At Bayosphere, blogger Dan Gilmore isn't so sanguine. He blames the Bush administration for failing to get in line for supplies of flu vaccine sooner, and says,
Here's what a more competent and less ideological administration would do. It would say there's an emergency, and launch an emergency effort to get American pharmaceutical companies will make this drug, paying a royalty to Roche. And if Roche balked, we'd do what developing nations are doing in the case of hyper-expensive AIDS drugs: Make them anyway. Meanwhile, we'd be embarking on a crash vaccine program, one designed so we were not dependent on the same drug industry that left the US without nearly enough flu shots last year...
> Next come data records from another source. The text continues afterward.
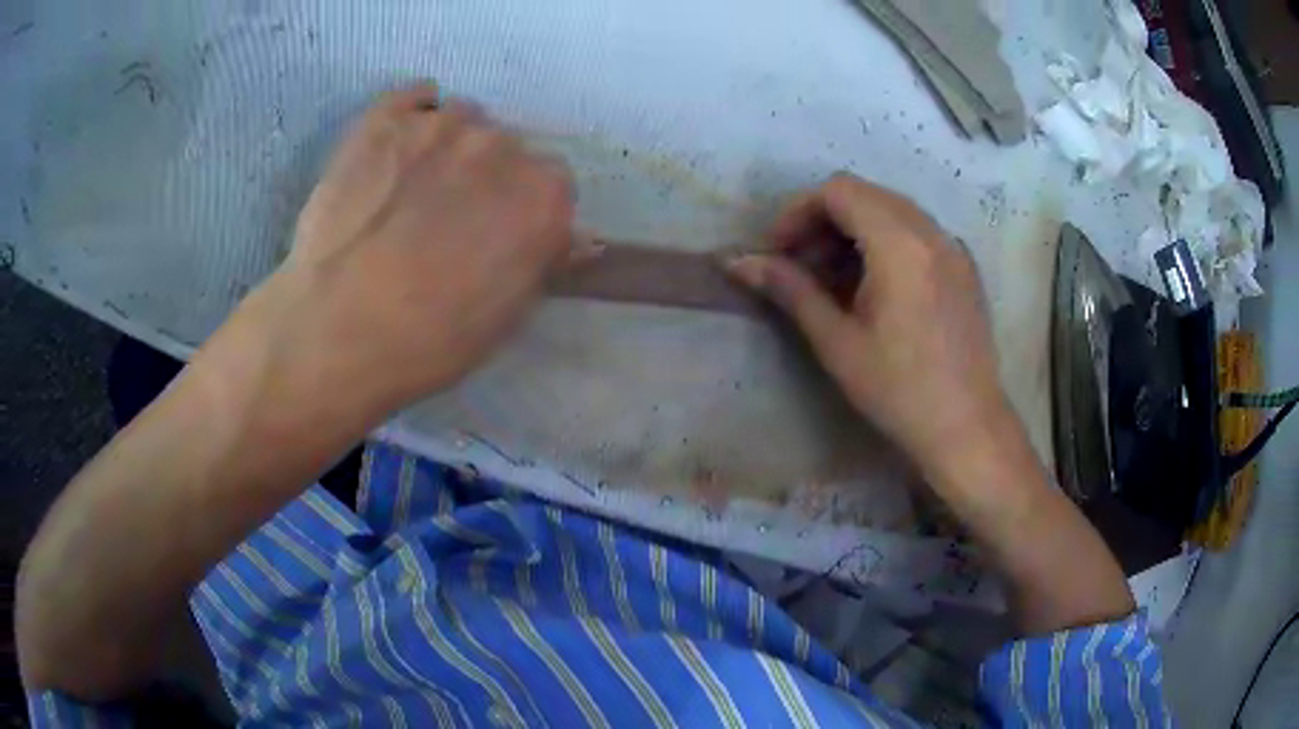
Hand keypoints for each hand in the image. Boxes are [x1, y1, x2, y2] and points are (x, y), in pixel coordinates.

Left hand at [249, 85, 575, 418]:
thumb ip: (544, 262)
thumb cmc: (430, 340)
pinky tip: (397, 144)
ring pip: (461, 120)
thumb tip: (572, 238)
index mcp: (542, 195)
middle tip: (450, 216)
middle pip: (507, 149)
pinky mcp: (383, 119)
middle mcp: (500, 145)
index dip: (525, 209)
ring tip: (413, 186)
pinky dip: (412, 115)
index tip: (501, 233)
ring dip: (449, 147)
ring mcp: (439, 123)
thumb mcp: (507, 318)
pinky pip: (412, 97)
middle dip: (487, 177)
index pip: (552, 184)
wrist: (336, 331)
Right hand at [727, 173, 1009, 482]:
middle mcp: (930, 231)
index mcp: (899, 244)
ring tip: (834, 277)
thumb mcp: (838, 342)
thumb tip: (739, 262)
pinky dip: (886, 240)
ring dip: (855, 229)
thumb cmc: (899, 391)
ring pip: (892, 209)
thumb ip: (791, 290)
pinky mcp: (964, 266)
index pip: (838, 191)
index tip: (779, 252)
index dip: (799, 212)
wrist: (967, 427)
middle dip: (824, 219)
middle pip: (865, 194)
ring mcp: (952, 247)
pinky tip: (876, 286)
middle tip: (801, 265)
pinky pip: (917, 231)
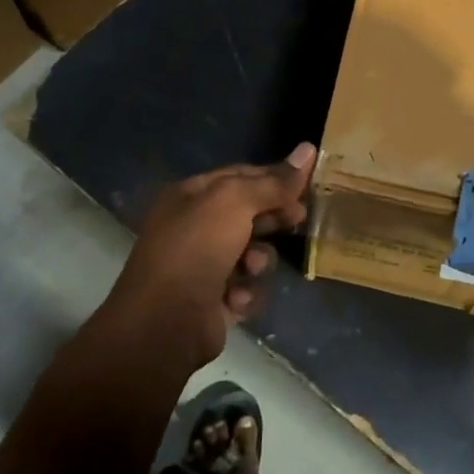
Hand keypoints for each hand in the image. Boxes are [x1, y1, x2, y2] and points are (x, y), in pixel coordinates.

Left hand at [109, 144, 316, 368]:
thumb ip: (273, 181)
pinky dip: (245, 293)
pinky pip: (244, 288)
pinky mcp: (211, 302)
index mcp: (190, 196)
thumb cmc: (196, 248)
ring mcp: (201, 266)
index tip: (306, 185)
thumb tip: (308, 149)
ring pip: (250, 253)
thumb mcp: (235, 202)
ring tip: (251, 269)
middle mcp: (193, 227)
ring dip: (259, 260)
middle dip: (272, 218)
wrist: (164, 324)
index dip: (274, 178)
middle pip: (247, 213)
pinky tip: (237, 299)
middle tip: (298, 219)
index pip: (240, 176)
The Freedom Rider seems more worried about a military response to a flu epidemic in the US than he is about the disease itself. "In case of a bird flu outbreak, President Bush says that he would have to call in the troops, here on US soil, to keep us all safe. Somehow the thought doesn't make me feel any safer."
Don't worry, chandrasutra tells us—according to experts, "information is key to fighting flu pandemics." The post cites a number of excellent resources in the battle, including the WHO Avian flu site, and a BBC Avian Flu Q&A.
And at Junkyard Blog, B. Preston notes that the Democrats' plan to create the "next great genocidal smear campaign... will shamelessly use the coming bird flu threat to orchestrate it." Preston points out that the Bush Administration has spent a year building a plan to deal with a pandemic, and notes
Bush literally can't win with them--especially when the failures in New Orleans had "Democrat" written all over them. The closer to failure the Democrats actually are, the more they blame Bush for it. [Avian] flu has been nagging at the edges since 1997. Last time I checked, that means the Clintonistas had a few years to start working on the problem. Did they? Did they?
The threat may be real, or it may be an inflated concern like the 1976 Swine Flu fiasco, when more people died from the vaccine for the flu than from the disease itself. H5N1 could be the next "Great Pandemic." Or it could be only another political football to justify spending our money and curtailing our freedoms.